Johnson & Johnson and partner Legend biotech said Friday that their cancer cell therapy showed early signs of success in a key clinical trial.
The trial compares Carvykti, as the therapy is called, against two standard treatment regimens for advanced multiple myeloma. According to its developers, a preplanned interim analysis found Carvykti met the study’s main objective, as patients on it are living significantly longer without their cancer getting worse.
J&J and Legend didn’t report any specific data from the analysis, but said results will be presented at an upcoming scientific congress and shared with regulators in planned approval applications. The study will continue to follow participants to track other measures like overall survival.
In the U.S., Carvykti is already cleared for use in multiple myeloma patients whose cancer progressed or returned after at least four other kinds of therapies. But J&J and Legend want to broaden the drug’s use by showing it can be effective earlier on in the treatment process.
The positive interim analysis is a crucial step toward that goal. Notably, the trial, named CARTITUDE-4, only enrolled patients who had previously received between one and three other therapies. It’s also the first randomized Phase 3 study of Carvykti, which won approval based on an earlier open-label trial.

**AVAILABLE DATA**:

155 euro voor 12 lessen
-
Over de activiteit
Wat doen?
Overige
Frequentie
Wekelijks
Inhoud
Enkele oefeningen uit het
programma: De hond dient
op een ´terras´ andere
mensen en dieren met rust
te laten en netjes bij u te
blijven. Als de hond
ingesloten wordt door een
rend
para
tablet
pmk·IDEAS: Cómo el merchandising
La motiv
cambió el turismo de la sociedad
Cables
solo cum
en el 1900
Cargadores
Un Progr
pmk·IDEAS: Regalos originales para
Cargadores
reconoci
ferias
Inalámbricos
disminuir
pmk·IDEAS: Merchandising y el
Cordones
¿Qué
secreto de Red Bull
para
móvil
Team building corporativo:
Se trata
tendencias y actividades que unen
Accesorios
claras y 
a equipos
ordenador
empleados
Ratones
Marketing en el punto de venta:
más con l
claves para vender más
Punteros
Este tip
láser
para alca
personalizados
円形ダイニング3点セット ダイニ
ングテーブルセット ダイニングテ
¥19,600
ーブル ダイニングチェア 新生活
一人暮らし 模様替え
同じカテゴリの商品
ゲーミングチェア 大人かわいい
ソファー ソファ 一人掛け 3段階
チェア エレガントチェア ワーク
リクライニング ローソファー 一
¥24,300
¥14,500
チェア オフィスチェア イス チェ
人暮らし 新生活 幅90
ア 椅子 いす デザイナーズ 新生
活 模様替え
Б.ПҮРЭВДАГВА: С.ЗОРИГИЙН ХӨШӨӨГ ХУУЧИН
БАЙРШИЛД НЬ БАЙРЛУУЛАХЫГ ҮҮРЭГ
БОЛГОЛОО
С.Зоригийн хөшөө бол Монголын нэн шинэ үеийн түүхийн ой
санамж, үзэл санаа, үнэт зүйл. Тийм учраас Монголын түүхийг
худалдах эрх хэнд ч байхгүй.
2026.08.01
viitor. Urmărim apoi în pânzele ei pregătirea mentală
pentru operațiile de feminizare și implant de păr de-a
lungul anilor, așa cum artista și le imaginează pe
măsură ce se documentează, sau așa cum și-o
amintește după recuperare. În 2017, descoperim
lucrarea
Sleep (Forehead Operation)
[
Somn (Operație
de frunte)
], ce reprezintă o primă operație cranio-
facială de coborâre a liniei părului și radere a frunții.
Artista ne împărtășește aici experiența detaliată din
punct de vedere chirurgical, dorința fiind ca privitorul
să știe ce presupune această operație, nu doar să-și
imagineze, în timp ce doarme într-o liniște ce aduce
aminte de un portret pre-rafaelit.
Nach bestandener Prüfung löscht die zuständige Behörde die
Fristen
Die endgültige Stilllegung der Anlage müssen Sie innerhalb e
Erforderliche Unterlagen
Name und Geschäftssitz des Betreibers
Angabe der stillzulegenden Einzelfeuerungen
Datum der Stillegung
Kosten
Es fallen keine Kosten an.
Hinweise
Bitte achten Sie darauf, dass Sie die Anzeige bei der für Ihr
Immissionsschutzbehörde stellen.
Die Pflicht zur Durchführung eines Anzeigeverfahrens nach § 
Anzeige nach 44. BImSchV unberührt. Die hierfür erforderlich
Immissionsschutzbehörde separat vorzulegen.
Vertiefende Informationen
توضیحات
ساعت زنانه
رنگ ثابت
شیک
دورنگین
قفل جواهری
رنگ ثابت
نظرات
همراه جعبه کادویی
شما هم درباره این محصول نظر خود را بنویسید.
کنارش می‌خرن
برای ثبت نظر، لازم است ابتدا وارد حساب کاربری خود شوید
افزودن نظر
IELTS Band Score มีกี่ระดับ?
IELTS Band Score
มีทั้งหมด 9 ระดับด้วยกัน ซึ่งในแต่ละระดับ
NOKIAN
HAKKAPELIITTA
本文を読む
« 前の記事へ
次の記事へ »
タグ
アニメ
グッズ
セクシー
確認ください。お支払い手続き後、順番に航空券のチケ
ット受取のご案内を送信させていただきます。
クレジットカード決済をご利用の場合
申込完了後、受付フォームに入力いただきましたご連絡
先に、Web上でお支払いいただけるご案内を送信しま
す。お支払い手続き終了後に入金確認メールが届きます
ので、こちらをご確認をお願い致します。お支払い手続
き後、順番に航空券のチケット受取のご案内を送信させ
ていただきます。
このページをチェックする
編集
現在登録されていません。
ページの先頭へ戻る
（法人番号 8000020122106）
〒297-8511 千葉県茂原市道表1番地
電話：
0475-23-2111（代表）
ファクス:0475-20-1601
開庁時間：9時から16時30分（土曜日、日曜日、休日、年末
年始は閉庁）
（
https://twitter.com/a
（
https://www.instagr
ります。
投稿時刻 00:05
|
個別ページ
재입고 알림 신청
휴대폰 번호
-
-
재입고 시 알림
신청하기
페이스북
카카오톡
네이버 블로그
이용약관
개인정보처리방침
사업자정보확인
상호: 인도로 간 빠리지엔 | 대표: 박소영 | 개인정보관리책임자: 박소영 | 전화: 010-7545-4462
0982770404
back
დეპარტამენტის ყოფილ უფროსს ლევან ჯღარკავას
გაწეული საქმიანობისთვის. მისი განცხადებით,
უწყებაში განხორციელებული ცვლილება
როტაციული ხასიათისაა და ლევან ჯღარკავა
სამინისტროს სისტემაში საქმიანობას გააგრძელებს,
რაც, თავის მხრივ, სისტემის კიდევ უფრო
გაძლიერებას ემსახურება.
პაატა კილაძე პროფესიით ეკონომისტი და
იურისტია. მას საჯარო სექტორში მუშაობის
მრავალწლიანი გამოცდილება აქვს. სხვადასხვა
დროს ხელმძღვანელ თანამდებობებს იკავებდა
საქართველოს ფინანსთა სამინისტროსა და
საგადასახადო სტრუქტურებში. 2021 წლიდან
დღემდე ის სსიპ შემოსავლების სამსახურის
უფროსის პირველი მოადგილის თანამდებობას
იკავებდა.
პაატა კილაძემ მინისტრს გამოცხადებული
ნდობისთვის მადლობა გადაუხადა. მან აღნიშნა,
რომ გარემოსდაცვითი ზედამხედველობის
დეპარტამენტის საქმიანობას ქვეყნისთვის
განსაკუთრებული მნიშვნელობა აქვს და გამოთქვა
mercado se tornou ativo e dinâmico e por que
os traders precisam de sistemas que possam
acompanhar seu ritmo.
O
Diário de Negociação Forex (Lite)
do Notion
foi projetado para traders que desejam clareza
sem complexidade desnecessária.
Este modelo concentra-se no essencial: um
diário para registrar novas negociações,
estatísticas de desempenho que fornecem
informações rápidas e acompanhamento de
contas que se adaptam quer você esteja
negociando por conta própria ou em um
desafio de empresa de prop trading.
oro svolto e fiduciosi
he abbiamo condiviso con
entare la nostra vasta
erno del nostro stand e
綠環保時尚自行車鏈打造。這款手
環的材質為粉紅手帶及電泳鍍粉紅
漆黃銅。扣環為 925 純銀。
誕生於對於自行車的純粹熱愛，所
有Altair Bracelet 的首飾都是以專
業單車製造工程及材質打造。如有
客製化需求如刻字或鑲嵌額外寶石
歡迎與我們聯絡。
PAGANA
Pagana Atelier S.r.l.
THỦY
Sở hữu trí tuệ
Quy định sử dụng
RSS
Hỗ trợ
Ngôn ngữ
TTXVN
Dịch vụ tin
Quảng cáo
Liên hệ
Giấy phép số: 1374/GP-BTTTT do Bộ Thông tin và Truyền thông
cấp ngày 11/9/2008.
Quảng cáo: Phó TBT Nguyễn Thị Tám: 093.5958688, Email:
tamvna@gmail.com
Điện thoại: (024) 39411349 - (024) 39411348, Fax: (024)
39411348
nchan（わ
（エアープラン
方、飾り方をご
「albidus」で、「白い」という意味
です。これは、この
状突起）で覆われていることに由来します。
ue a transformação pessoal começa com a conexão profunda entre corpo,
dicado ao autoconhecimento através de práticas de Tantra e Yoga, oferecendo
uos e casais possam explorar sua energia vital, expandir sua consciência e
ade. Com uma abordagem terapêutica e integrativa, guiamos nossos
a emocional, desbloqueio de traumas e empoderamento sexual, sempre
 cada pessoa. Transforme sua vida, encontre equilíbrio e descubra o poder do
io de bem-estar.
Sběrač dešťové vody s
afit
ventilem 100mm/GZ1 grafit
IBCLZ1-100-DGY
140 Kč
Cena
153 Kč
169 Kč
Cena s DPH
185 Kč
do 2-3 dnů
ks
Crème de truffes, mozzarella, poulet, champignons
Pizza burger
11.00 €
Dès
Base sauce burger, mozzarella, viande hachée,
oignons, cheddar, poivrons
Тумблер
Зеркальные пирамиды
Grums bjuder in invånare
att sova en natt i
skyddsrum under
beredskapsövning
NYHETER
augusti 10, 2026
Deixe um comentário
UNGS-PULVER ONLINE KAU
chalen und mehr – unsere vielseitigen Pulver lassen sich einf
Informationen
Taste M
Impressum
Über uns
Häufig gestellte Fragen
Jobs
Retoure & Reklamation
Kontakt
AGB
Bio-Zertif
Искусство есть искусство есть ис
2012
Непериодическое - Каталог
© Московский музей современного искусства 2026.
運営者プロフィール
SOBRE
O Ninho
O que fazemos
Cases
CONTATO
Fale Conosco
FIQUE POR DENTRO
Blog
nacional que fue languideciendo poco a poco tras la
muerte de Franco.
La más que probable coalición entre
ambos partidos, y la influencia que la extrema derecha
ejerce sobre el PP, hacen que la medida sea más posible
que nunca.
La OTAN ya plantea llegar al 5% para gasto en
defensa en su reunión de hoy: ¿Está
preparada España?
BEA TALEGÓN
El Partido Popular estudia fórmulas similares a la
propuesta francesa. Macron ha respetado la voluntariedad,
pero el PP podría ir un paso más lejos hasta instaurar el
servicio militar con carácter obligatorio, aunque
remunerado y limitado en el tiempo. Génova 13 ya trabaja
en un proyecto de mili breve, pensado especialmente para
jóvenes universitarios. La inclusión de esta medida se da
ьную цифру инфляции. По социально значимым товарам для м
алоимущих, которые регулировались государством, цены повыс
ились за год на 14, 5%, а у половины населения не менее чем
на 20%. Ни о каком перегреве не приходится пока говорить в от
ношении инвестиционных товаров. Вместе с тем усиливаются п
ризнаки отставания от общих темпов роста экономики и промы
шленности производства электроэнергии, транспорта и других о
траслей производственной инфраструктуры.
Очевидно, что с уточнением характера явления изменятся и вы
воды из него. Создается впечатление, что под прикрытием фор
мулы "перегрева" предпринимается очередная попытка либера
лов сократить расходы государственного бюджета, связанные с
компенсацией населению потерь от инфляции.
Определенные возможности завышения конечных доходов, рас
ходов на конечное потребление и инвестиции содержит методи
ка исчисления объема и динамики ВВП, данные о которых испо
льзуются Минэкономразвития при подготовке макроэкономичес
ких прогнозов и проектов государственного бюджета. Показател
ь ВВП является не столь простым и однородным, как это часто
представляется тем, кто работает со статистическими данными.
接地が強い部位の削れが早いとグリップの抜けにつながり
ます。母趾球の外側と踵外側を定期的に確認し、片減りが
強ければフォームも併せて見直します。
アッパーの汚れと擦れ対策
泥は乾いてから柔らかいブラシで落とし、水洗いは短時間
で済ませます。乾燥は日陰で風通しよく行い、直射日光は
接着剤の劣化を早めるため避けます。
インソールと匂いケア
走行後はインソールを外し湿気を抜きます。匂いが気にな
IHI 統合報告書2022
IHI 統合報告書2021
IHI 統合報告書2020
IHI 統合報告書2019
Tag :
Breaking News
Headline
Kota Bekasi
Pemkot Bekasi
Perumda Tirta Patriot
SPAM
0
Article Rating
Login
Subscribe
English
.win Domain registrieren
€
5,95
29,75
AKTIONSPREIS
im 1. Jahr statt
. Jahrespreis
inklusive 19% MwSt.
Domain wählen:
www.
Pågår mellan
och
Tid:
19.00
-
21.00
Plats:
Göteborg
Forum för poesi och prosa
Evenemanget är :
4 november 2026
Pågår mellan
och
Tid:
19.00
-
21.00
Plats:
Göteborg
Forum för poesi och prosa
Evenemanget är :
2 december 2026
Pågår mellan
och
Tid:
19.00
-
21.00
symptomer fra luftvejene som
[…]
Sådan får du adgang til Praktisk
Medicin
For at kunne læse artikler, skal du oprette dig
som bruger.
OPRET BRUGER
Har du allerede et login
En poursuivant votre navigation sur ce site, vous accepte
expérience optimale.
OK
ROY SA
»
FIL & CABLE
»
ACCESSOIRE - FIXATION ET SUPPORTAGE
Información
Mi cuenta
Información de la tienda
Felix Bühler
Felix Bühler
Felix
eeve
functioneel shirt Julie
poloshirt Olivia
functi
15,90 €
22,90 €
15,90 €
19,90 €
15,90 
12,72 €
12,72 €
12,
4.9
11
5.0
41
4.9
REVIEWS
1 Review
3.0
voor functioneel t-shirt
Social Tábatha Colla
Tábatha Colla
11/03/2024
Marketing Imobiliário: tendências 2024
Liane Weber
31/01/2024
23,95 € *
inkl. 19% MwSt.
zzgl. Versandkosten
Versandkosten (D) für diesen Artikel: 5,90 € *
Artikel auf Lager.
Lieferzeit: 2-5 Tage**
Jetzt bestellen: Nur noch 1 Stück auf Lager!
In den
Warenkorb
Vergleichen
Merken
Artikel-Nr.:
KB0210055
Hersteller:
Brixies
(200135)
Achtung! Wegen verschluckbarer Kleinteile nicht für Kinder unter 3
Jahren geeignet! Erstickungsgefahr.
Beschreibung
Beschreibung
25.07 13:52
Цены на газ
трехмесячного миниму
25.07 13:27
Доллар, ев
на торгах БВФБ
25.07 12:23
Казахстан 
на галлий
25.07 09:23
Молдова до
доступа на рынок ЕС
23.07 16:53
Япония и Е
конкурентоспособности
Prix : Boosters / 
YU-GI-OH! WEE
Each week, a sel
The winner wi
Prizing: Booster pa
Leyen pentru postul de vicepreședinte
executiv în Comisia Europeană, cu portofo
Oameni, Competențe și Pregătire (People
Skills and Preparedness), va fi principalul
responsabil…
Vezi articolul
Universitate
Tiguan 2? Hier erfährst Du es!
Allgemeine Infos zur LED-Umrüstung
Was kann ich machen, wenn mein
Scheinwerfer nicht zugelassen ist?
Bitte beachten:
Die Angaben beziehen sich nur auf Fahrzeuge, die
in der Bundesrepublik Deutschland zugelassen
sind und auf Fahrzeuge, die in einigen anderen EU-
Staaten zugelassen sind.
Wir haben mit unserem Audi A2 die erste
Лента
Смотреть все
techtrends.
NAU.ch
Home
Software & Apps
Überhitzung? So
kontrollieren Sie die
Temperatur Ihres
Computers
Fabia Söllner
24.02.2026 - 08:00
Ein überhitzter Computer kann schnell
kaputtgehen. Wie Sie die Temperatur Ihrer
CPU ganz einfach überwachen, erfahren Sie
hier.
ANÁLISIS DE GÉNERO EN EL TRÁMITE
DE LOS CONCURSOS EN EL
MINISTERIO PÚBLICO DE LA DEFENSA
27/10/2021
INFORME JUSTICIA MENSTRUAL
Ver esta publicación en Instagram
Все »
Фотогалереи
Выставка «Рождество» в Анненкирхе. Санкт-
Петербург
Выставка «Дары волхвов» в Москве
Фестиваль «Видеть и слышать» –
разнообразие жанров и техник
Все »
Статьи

**WORK REQUEST 1**: In the article on Carvykti, what kind of patients did the CARTITUDE-4 trial enroll?
**WORK REQUEST 2**: Output the passage of the article on Carvykti starting with "J&J and Legend didn’t" and going on through "earlier open-label trial.".
**WORK REQUEST 3**: Write the next part of the article on Carvykti, picking up after its last sentence.

**RESPONSE 1**: Only patients who had previously received between one and three other therapies.

**RESPONSE 2**:
J&J and Legend didn’t report any specific data from the analysis, but said results will be presented at an upcoming scientific congress and shared with regulators in planned approval applications. The study will continue to follow participants to track other measures like overall survival.
In the U.S., Carvykti is already cleared for use in multiple myeloma patients whose cancer progressed or returned after at least four other kinds of therapies. But J&J and Legend want to broaden the drug’s use by showing it can be effective earlier on in the treatment process.
The positive interim analysis is a crucial step toward that goal. Notably, the trial, named CARTITUDE-4, only enrolled patients who had previously received between one and three other therapies. It’s also the first randomized Phase 3 study of Carvykti, which won approval based on an earlier open-label trial.

**RESPONSE 3**:
Another study, CARTITUDE-5, is evaluating Carvykti after a three-drug regimen in patients with newly diagnosed multiple myeloma who aren’t getting a stem cell transplant as initial treatment. Data from that study are expected in 2026.
Securing approval in earlier lines should help lift sales of Carvykti, which totaled $55 million in both the third and fourth quarters of last year. On an earnings call this week, J&J CEO Joaquin Duato said the CARTITUDE-4 results will be “very important” to the company’s ambitions in multiple myeloma.
Duato said, too, that J&J’s portfolio of multiple myeloma drugs is “the most important growth driver for our pharmaceutical [division] moving forward.” Aside from Carvykti, the portfolio includes Darzalex, the new-to-market Tecvayli, and an experimental medicine called talquetamab that was submitted to the Food and Drug Administration for approval last month.
Unlike those other drugs, Carvykti is what’s known as a CAR-T cell therapy. These personalized treatments have proven to be powerful new weapons, eradicating malignant cells in certain hard-to-treat blood cancers. They’re made by harvesting immune cells from the patient in question, engineering them in a lab to better fight cancer, and then reinfusing them.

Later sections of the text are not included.